Both the CBO and BLS surveys fail to report income from performance incentives or from stock ownership. For executives, managers and many professionals, ignoring the income from these common pay components significantly understates their total compensation.

For reasons that are unstated, the Pay Agent report commends “the Council’s continuing evaluation of analytic methods used in the locality pay program, most notably the Council’s plan to undertake a thorough review of the program’s salary survey methodology.” Realistically no one on the Council has the experience to evaluate the current methodology or recommend an alternative approach.

A better answer would be to rely on experts from the consulting and academic worlds to both assess the current methodology and make recommendations for the future. Their independence and objectivity is important. A similar group played a role in the planning for FEPCA in 1990. It is essential to start with agreement on the facts.

A Credible Approach

The textbook approach to using survey data starts with staffing and workforce planning. Employers need to identify the skills needed for future operation, to assess the availability of those skills in the labor market, and to analyze pay survey data to plan the compensation needed to hire and retain employees with essential skills. That is the accepted basis for salary planning.  

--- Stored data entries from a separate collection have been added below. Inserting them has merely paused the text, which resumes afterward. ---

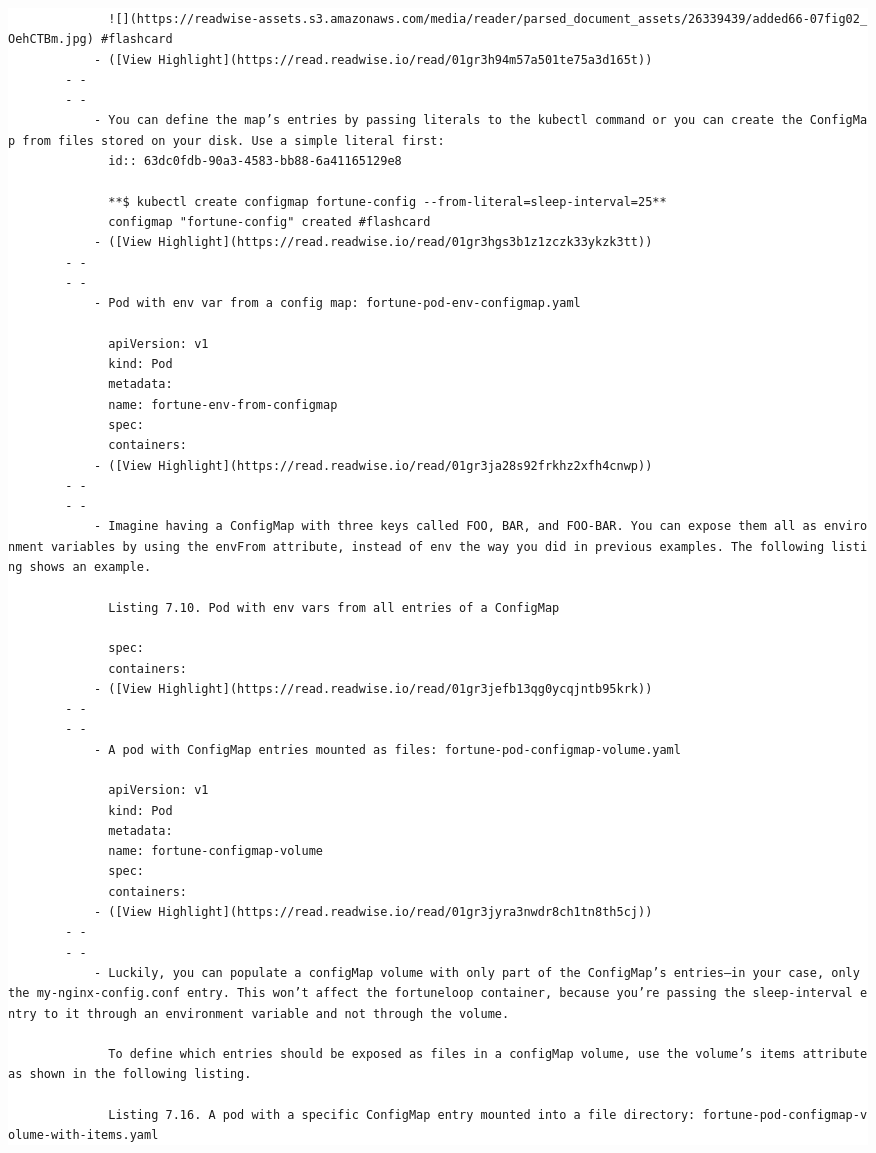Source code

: 				  ![](https://readwise-assets.s3.amazonaws.com/media/reader/parsed_document_assets/26339439/added66-07fig02_OehCTBm.jpg) #flashcard
				- ([View Highlight](https://read.readwise.io/read/01gr3h94m57a501te75a3d165t))
			- -
			- -
				- You can define the map’s entries by passing literals to the kubectl command or you can create the ConfigMap from files stored on your disk. Use a simple literal first:
				  id:: 63dc0fdb-90a3-4583-bb88-6a41165129e8
				  
				  **$ kubectl create configmap fortune-config --from-literal=sleep-interval=25**
				  configmap "fortune-config" created #flashcard
				- ([View Highlight](https://read.readwise.io/read/01gr3hgs3b1z1zczk33ykzk3tt))
			- -
			- -
				- Pod with env var from a config map: fortune-pod-env-configmap.yaml
				  
				  apiVersion: v1
				  kind: Pod
				  metadata:
				  name: fortune-env-from-configmap
				  spec:
				  containers:
				- ([View Highlight](https://read.readwise.io/read/01gr3ja28s92frkhz2xfh4cnwp))
			- -
			- -
				- Imagine having a ConfigMap with three keys called FOO, BAR, and FOO-BAR. You can expose them all as environment variables by using the envFrom attribute, instead of env the way you did in previous examples. The following listing shows an example.
				  
				  Listing 7.10. Pod with env vars from all entries of a ConfigMap
				  
				  spec:
				  containers:
				- ([View Highlight](https://read.readwise.io/read/01gr3jefb13qg0ycqjntb95krk))
			- -
			- -
				- A pod with ConfigMap entries mounted as files: fortune-pod-configmap-volume.yaml
				  
				  apiVersion: v1
				  kind: Pod
				  metadata:
				  name: fortune-configmap-volume
				  spec:
				  containers:
				- ([View Highlight](https://read.readwise.io/read/01gr3jyra3nwdr8ch1tn8th5cj))
			- -
			- -
				- Luckily, you can populate a configMap volume with only part of the ConfigMap’s entries—in your case, only the my-nginx-config.conf entry. This won’t affect the fortuneloop container, because you’re passing the sleep-interval entry to it through an environment variable and not through the volume.
				  
				  To define which entries should be exposed as files in a configMap volume, use the volume’s items attribute as shown in the following listing.
				  
				  Listing 7.16. A pod with a specific ConfigMap entry mounted into a file directory: fortune-pod-configmap-volume-with-items.yaml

None of that is reflected in the administration of the General Schedule pay system. Workers in the post World War II years, when the GS system was adopted, stayed with the same employer for their careers. The focus of wage and salary management was on maintaining internal pay relationships—internal equity. It was not until the 1950s that pay surveys were introduced with an initial focus on executive compensation. Today, with labor shortages and high demand for specific skills, a more flexible, responsive pay system is essential.

At this point, after all the years of reported pay gaps, the biggest hurdle is likely to be convincing employees that “fair pay” can no longer be defined as it was in 1949, and that a new approach to planning and managing salaries will be better for everyone. That will require leadership that to date has been missing. If employees believe the planning process is contrary to their career interests, it will trigger costly declines in engagement.

The new Pay Agent report concludes with a succinct, well stated argument for replacing the GS system:

“It is important to appropriately compensate personnel based on mission needs and labor market dynamics. The existing GS compensation system fails in this regard. The president’s budget . . .  [proposes] “to realign incentives by enhancing performance-based pay and slowing the frequency of tenure-based step increases.

“Ultimately, we believe in the need for fundamental reforms of the white-collar federal pay system. We believe it is imperative to develop performance-sensitive compensation systems that will contribute to a government that is more citizen-centered, results-oriented, and market-based. We need to empower federal agencies to better manage, develop, and reward employees in order to better serve the American people.”

That is consistent with the pay philosophies in well-managed, successful organizations. It should be the basis for compensating federal employees.